>>>
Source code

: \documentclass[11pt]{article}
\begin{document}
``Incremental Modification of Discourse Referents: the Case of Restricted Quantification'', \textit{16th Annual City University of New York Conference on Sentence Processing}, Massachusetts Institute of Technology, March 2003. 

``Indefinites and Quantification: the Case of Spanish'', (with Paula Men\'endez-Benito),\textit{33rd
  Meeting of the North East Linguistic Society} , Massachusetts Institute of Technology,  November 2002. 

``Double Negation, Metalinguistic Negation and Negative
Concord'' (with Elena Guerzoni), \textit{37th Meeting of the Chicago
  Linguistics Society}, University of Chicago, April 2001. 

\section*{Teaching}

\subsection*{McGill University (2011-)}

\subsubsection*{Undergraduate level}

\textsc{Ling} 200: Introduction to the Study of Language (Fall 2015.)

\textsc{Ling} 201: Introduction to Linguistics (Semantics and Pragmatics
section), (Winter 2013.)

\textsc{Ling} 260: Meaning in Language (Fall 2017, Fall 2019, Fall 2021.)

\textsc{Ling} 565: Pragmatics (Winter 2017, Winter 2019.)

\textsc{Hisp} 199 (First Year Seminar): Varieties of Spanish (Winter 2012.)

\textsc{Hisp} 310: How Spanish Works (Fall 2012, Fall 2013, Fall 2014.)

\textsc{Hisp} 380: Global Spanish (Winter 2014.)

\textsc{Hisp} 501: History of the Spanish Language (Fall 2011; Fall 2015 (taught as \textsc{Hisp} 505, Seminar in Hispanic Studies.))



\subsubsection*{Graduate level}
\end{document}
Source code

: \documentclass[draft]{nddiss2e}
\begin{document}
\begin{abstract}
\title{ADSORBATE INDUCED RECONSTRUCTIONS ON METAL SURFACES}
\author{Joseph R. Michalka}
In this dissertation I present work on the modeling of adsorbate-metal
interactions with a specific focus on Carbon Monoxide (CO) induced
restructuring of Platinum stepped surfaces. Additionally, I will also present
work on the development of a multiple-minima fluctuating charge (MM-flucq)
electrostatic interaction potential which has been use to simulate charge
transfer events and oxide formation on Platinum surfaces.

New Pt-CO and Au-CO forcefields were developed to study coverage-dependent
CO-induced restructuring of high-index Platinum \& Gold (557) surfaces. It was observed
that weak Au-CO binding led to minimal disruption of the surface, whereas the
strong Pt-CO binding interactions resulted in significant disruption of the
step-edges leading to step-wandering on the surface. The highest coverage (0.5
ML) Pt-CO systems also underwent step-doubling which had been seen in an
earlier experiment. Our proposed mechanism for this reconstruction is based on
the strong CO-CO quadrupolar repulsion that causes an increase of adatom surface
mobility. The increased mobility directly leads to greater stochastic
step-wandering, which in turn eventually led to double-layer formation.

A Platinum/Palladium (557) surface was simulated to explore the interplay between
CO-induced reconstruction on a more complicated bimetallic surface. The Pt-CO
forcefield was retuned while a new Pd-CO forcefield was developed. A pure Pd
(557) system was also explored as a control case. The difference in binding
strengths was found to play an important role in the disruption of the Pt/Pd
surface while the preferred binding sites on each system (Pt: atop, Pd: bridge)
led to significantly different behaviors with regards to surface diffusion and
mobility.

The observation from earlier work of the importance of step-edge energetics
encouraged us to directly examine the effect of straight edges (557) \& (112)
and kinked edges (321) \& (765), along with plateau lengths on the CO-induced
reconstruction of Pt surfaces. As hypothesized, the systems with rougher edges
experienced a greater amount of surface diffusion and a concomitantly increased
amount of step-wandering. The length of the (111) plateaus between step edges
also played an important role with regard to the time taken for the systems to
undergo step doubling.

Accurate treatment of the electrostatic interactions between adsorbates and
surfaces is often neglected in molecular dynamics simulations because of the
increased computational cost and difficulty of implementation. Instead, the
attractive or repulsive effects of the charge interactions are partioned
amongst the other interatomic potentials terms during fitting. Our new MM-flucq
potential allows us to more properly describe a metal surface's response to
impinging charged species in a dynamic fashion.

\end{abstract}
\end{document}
<<<
• ACTIVITY: An exact copy of the lines from the one with "attractive or repulsive" to the final line of the entries is all that the answer should hold.

• ANSWER SECTION:
attractive or repulsive effects of the charge interactions are partioned
amongst the other interatomic potentials terms during fitting. Our new MM-flucq
potential allows us to more properly describe a metal surface's response to
impinging charged species in a dynamic fashion.

\end{abstract}
\end{document}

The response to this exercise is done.